System Software Engineer, Distributed Systems
Listed on 2026-06-02
-
Software Development
DevOps, Software Engineer, Cloud Engineer - Software, Backend Developer
The VLSI Productivity and Infrastructure team supports 1000+ chip design engineers by building tools and platforms that supercharge their everyday work. Our mission is to make chip designers faster.
We build and operate long shelf‑life systems spanning build automation, observability, analytics, automated error detection/remediation, and codebase modernization, with a strong commitment to stability. Our core workflow infrastructure runs as userspace software on bare‑metal Linux hosts (no sudo, no containers). We coordinate shared state and artifacts via NFS, launch long‑running, compute‑heavy workflows on IBM LSF, and provide adjacent services for APIs and observability.

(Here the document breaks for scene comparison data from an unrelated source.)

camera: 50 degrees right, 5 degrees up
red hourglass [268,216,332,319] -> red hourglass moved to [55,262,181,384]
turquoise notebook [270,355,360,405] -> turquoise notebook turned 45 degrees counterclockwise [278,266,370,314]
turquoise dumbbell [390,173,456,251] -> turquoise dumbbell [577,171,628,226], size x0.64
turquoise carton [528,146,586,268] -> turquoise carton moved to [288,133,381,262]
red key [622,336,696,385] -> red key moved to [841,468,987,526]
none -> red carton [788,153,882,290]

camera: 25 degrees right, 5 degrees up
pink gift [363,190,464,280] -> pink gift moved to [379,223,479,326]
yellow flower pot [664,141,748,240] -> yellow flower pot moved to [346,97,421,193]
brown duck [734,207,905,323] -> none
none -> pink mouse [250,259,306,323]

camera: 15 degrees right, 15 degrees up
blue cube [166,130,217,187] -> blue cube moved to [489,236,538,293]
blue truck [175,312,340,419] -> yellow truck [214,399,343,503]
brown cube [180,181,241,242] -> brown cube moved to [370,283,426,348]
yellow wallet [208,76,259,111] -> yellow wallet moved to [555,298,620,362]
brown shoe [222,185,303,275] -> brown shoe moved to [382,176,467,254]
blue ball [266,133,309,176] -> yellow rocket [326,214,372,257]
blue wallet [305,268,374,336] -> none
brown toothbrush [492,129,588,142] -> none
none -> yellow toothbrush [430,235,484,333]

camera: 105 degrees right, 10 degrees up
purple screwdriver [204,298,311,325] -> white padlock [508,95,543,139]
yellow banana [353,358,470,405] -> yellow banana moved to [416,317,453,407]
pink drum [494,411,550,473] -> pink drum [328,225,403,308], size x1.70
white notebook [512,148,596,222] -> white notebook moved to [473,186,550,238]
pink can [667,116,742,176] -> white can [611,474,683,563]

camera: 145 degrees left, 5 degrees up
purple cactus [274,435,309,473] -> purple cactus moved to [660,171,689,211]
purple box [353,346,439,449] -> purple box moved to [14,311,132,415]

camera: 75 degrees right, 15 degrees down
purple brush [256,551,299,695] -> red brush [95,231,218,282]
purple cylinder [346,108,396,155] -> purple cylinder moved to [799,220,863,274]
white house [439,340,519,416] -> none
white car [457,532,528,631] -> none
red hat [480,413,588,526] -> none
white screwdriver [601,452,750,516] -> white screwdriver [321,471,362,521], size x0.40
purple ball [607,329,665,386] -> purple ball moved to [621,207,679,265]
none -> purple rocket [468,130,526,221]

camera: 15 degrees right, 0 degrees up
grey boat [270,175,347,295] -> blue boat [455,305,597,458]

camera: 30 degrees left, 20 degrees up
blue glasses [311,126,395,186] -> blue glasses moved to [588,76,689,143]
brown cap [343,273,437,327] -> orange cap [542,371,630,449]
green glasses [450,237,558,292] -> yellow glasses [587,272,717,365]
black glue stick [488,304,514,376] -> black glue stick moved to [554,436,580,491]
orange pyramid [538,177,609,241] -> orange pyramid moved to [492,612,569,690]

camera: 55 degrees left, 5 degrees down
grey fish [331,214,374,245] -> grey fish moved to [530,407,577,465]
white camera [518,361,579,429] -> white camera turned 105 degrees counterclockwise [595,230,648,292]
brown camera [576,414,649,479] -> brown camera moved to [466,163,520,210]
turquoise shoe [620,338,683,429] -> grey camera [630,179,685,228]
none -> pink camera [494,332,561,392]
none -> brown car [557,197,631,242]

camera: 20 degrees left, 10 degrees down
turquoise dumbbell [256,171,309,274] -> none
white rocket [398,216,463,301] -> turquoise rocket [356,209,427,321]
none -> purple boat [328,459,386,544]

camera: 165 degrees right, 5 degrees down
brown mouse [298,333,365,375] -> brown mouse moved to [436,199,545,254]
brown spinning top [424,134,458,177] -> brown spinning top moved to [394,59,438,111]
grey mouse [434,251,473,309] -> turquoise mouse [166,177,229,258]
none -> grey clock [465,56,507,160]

This is a high‑ownership environment where you'll often be the expert on what you build.
- Design, build, and deliver core components of our next‑generation productivity platforms
- Develop reliable userspace infrastructure for long‑running engineering workflows at scale on bare‑metal Linux hosts
- Build state coordination over NFS (atomicity, idempotency/dedup, partial‑write recovery, without privileged ops)
- Build and improve orchestration around IBM LSF (submission/tracking, retries/cancel, log capture, fairness/back pressure)
- Convert legacy codebases into modern powerhouses using incremental migration techniques (e.g., Perl to Go), with stage gates, parity strategies, and strong observability
- Debug and improve performance and reliability across Linux and Kubernetes, including operational tooling
- Collaborate with engineering users to turn ambiguous workflows into durable production systems
- B.S. CS/EE (or equivalent experience)
- 5+ years developing and operating production software in Go and/or Python, ideally in large codebases
- Strong Linux fundamentals: processes, file systems, permissions, synchronization/locks, concurrency, and debugging
- Solid distributed‑systems thinking: failures, retries/timeouts, backoff, idempotency, and operational rigor
- Experience building long‑runtime automation or services on shared compute clusters (batch schedulers, build systems)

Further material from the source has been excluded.